What is being asked:
Copy every line of the data in which the word "read" occurs.

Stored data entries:
===============

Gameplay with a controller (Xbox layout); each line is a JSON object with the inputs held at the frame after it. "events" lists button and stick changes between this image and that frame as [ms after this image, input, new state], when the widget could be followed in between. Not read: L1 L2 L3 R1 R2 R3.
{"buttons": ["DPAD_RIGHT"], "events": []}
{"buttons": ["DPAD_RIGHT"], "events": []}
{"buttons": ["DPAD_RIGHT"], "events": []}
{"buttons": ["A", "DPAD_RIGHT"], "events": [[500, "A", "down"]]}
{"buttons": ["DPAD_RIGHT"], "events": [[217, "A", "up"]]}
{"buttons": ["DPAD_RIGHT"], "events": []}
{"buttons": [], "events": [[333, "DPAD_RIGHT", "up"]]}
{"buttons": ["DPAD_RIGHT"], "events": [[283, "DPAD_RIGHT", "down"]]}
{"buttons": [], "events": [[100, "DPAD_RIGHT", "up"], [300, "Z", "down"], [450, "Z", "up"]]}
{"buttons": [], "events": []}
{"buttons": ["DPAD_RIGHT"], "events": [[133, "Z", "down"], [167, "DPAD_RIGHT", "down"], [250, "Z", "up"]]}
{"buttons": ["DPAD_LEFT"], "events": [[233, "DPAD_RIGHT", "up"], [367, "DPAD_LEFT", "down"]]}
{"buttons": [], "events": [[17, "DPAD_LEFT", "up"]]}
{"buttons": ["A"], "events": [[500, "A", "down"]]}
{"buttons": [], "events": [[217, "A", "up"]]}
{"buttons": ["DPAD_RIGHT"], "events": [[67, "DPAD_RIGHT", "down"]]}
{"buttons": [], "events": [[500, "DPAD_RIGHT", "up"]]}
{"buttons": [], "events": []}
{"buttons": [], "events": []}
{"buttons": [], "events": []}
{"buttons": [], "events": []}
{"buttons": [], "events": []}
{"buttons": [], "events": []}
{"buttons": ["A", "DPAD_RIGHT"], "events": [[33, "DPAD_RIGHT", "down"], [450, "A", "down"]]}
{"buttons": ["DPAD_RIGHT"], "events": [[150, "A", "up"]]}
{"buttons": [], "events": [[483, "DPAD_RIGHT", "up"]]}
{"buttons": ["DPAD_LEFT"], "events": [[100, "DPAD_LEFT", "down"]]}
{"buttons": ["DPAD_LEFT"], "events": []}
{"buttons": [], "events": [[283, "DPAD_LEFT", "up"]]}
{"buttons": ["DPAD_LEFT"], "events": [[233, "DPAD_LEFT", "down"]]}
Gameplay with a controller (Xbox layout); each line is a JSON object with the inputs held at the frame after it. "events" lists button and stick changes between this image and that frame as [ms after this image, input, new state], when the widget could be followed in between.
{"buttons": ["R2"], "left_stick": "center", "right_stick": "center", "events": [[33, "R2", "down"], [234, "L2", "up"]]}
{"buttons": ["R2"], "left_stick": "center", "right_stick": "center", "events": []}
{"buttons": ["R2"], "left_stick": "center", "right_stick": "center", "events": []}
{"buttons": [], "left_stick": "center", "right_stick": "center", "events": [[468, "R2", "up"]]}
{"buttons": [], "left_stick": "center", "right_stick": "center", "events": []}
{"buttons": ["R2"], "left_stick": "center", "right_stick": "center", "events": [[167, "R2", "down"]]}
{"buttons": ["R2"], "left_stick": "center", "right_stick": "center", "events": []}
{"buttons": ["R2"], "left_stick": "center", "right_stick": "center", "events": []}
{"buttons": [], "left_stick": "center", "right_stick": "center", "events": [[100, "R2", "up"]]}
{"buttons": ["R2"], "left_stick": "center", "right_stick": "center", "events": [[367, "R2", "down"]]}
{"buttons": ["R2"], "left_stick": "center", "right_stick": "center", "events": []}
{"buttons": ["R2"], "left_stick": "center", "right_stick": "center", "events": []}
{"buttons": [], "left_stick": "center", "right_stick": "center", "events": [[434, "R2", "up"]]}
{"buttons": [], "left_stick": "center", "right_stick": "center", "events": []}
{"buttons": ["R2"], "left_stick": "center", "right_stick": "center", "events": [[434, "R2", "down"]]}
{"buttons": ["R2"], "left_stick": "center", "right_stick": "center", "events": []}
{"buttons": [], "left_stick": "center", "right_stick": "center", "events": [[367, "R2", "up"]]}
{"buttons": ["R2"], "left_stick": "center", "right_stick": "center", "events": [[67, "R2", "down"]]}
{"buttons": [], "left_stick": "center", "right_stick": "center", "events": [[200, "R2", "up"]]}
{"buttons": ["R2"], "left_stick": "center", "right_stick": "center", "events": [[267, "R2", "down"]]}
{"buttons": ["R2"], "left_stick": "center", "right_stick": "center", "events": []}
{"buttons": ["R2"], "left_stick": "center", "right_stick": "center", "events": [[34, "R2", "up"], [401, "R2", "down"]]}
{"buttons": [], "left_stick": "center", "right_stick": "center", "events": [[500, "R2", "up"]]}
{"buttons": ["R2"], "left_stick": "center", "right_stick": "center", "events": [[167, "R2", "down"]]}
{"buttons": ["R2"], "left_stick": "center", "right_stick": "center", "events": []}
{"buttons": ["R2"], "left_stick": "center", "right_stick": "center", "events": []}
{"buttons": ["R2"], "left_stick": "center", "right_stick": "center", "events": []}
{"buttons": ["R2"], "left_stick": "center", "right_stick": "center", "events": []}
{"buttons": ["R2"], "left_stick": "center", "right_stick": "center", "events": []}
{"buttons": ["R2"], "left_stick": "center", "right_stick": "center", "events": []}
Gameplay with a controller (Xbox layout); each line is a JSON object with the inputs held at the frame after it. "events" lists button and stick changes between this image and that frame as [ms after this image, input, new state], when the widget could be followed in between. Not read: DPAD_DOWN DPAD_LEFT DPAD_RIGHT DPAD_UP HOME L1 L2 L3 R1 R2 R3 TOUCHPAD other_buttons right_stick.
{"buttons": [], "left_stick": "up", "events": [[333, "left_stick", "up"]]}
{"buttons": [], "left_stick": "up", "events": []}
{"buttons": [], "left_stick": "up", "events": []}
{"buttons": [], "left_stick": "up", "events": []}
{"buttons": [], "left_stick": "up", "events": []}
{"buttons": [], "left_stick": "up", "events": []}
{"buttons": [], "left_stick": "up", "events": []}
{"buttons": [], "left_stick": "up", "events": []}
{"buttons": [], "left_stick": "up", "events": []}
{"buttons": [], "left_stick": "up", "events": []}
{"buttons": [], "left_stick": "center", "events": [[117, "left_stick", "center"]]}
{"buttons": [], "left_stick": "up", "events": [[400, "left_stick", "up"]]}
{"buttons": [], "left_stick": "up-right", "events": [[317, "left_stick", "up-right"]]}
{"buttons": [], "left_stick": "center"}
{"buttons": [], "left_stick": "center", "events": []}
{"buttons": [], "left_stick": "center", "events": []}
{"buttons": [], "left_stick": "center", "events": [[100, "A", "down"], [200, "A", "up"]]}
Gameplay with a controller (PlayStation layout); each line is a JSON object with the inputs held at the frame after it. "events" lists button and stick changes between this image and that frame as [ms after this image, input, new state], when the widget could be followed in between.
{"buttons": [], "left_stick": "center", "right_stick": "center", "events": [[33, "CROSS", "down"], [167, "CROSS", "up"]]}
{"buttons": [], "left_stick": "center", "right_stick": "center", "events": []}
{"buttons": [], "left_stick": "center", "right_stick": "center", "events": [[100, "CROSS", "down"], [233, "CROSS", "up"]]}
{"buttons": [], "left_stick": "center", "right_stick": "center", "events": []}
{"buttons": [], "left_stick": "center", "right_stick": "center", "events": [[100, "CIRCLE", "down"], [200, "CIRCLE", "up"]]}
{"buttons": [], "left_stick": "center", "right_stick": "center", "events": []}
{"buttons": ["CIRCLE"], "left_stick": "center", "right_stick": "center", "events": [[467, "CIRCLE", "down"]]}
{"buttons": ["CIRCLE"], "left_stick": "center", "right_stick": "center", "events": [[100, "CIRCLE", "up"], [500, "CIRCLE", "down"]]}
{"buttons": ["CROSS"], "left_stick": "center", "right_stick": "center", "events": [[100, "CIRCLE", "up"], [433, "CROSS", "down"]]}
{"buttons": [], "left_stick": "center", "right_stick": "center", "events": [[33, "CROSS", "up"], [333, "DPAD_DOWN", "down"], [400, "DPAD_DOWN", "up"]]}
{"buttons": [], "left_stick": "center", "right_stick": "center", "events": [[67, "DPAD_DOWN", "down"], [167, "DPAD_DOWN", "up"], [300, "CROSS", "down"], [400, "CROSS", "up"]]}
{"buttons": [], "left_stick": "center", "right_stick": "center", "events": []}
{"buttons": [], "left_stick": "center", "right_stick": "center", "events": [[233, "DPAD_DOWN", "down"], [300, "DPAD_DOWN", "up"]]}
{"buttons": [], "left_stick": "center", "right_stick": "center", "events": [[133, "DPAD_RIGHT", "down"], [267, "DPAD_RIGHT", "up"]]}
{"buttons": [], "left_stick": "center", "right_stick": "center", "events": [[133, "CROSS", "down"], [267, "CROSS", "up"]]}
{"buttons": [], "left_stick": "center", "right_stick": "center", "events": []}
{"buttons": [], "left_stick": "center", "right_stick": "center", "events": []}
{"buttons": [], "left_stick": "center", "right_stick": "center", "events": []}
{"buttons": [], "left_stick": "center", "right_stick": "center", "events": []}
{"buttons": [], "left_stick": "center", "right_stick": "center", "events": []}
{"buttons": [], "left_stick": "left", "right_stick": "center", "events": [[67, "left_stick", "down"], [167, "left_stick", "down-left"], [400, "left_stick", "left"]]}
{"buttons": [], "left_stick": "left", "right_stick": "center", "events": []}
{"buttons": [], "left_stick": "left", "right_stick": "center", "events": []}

===============

Exercise output:
Gameplay with a controller (Xbox layout); each line is a JSON object with the inputs held at the frame after it. "events" lists button and stick changes between this image and that frame as [ms after this image, input, new state], when the widget could be followed in between. Not read: L1 L2 L3 R1 R2 R3.
Gameplay with a controller (Xbox layout); each line is a JSON object with the inputs held at the frame after it. "events" lists button and stick changes between this image and that frame as [ms after this image, input, new state], when the widget could be followed in between. Not read: DPAD_DOWN DPAD_LEFT DPAD_RIGHT DPAD_UP HOME L1 L2 L3 R1 R2 R3 TOUCHPAD other_buttons right_stick.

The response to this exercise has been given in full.